## DATA RECORDS
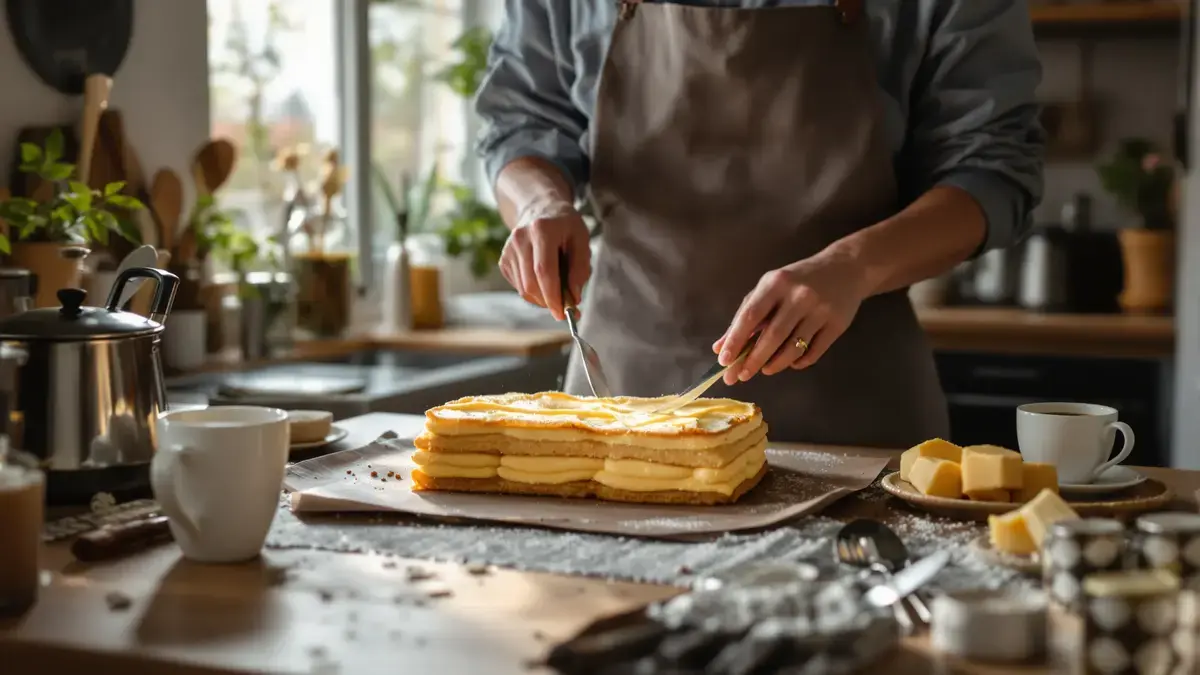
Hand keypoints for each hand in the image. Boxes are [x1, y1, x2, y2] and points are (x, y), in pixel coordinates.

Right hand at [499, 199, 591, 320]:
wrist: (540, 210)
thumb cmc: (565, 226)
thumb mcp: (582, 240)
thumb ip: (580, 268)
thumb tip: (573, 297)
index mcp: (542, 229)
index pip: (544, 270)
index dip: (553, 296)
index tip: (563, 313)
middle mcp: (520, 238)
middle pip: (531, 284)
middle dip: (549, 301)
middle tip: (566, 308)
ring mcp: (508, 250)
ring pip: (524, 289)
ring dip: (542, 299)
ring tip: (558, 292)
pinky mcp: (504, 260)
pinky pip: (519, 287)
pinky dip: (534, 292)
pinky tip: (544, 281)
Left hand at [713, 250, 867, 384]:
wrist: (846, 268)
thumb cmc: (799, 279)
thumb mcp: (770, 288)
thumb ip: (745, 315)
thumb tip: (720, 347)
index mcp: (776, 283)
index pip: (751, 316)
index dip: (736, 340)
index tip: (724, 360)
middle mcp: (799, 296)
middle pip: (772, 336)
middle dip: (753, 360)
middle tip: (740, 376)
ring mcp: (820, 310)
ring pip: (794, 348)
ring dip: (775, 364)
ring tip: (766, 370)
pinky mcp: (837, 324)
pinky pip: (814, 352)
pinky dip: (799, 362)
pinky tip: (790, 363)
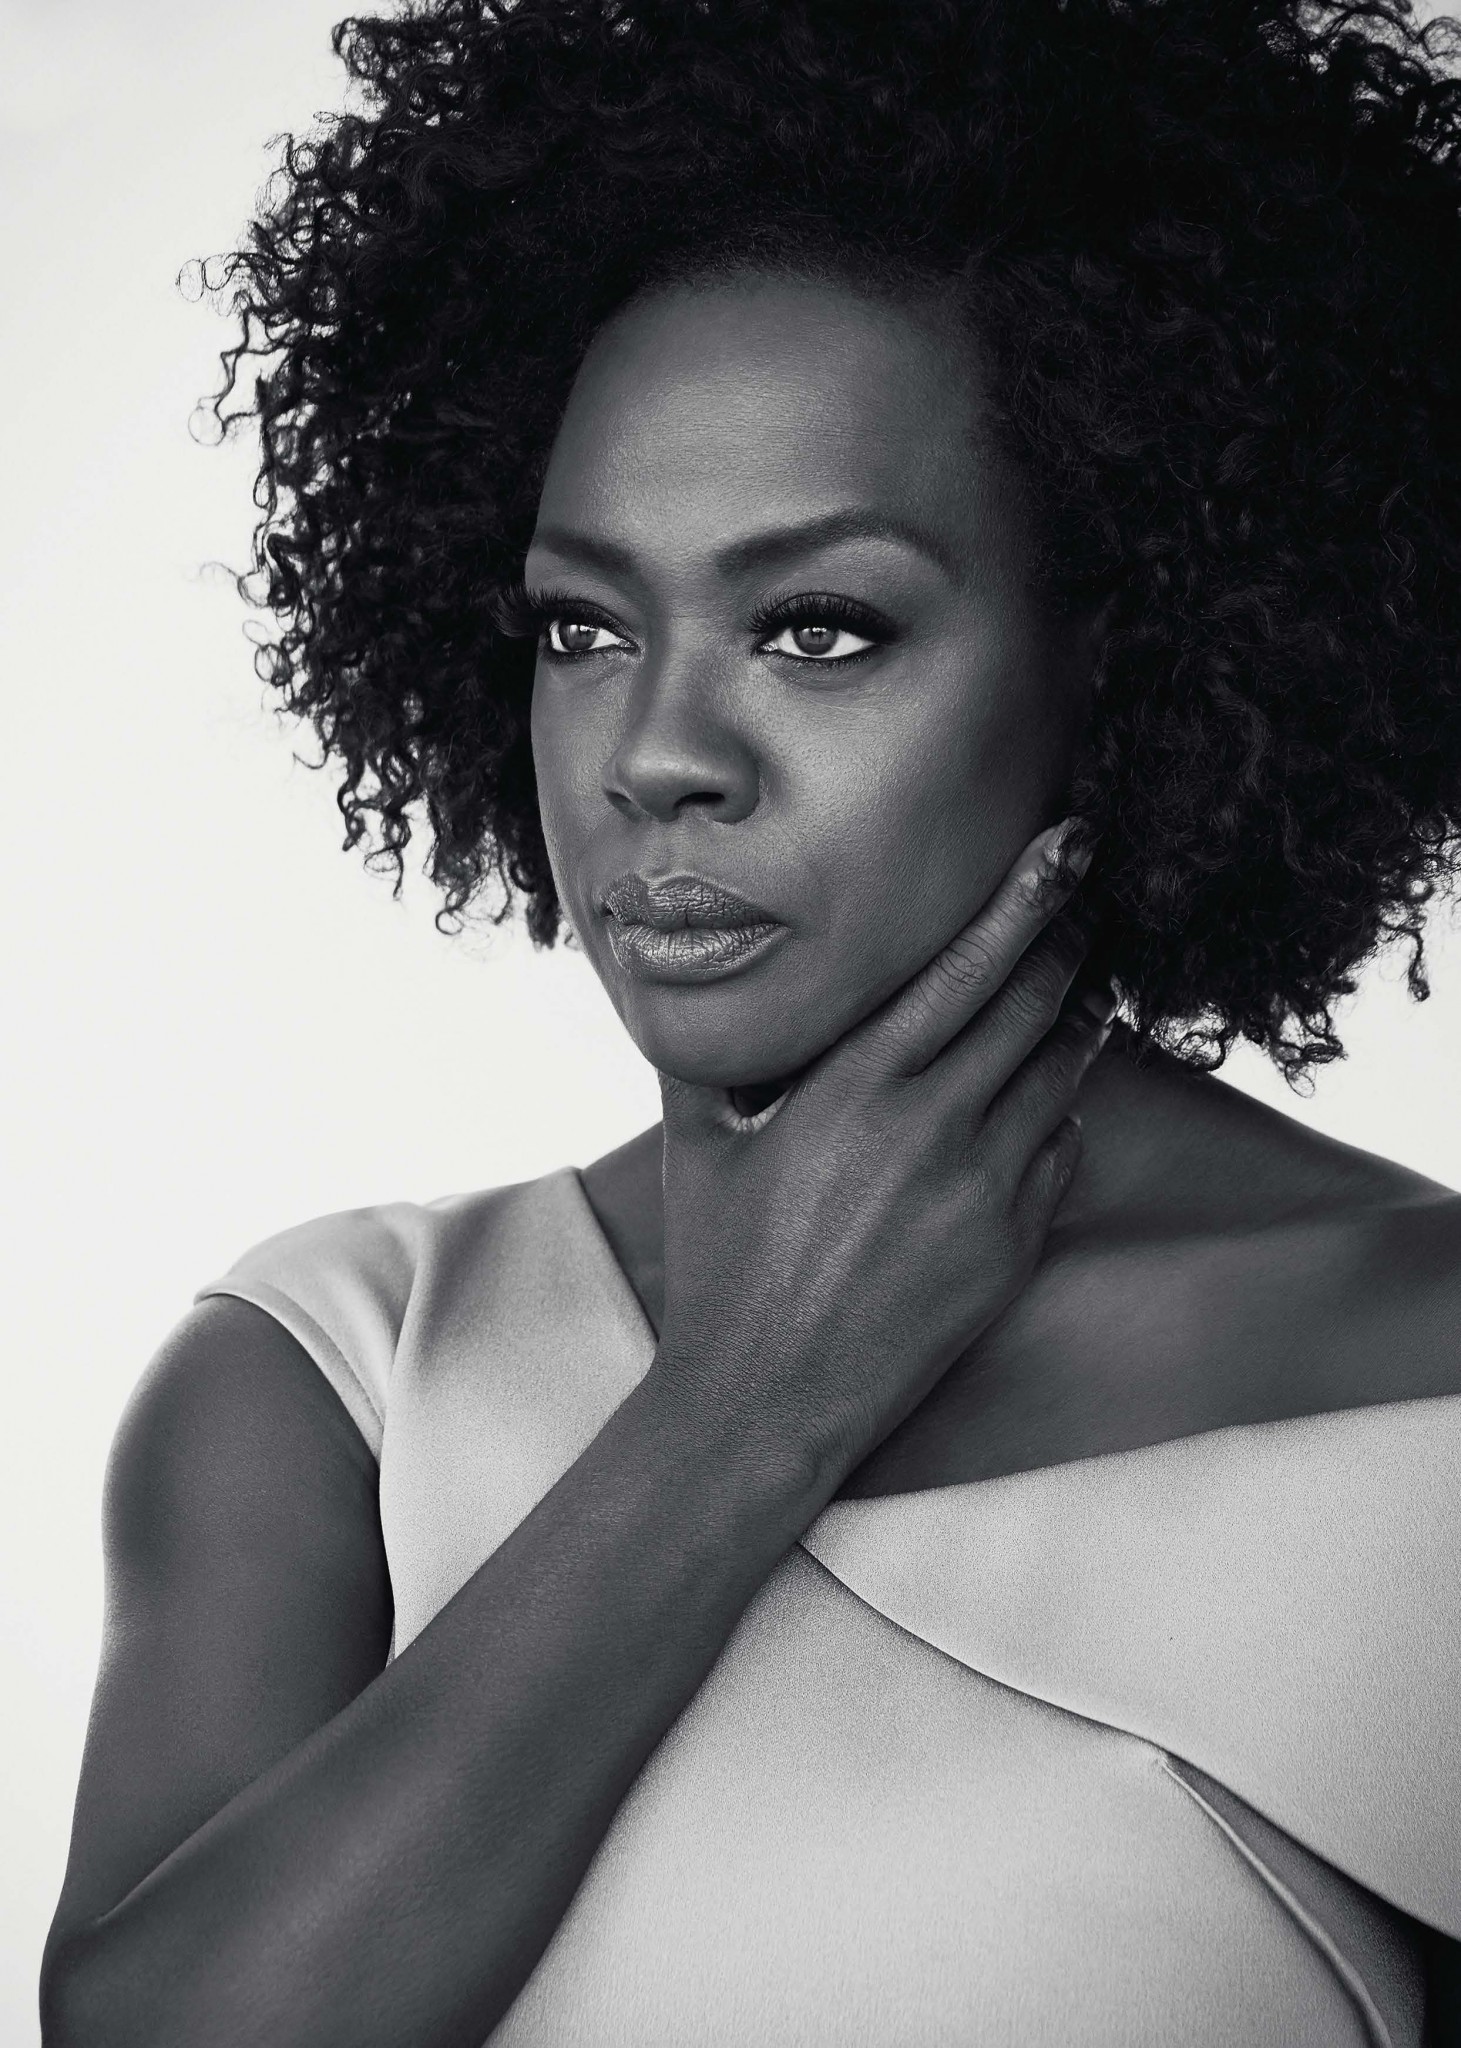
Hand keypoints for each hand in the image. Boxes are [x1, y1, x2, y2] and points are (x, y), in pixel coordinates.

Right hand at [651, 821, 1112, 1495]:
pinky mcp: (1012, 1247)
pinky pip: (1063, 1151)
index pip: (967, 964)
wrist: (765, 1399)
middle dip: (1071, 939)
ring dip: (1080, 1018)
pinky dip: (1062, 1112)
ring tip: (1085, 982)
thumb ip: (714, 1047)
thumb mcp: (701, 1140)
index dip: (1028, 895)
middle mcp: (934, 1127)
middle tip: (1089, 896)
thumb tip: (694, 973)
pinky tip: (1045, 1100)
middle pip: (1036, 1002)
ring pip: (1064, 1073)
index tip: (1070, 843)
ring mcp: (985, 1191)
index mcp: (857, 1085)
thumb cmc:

## PROBLEM
Search the listing above for the lines with "ring pip: (524, 289)" and "pinky mcp: (837, 324)", then output those lines and all lines between them exactly.

## EXERCISE ANSWER
ring pip: (524, 289)
ring dip: (542, 299)
ring tip: (558, 292)
pinky mcp: (504, 260)
pinky pip: (519, 287)
pinky dip: (534, 292)
pinky tip: (544, 281)
Left hand at [713, 250, 867, 384]:
wrist: (846, 268)
thumb cmc: (799, 279)
thumb mcp: (770, 288)
thumb ip: (745, 315)
thumb tip: (720, 347)
index mcp: (776, 283)
index pip: (751, 316)
index dip: (736, 340)
index tip: (724, 360)
middle mcp: (799, 296)
middle pip: (772, 336)
middle dip: (753, 360)
middle tip: (740, 376)
ring mcp: (820, 310)
ring pip: (794, 348)
ring dip: (775, 364)
ring tip: (766, 370)
pinky mcp: (837, 324)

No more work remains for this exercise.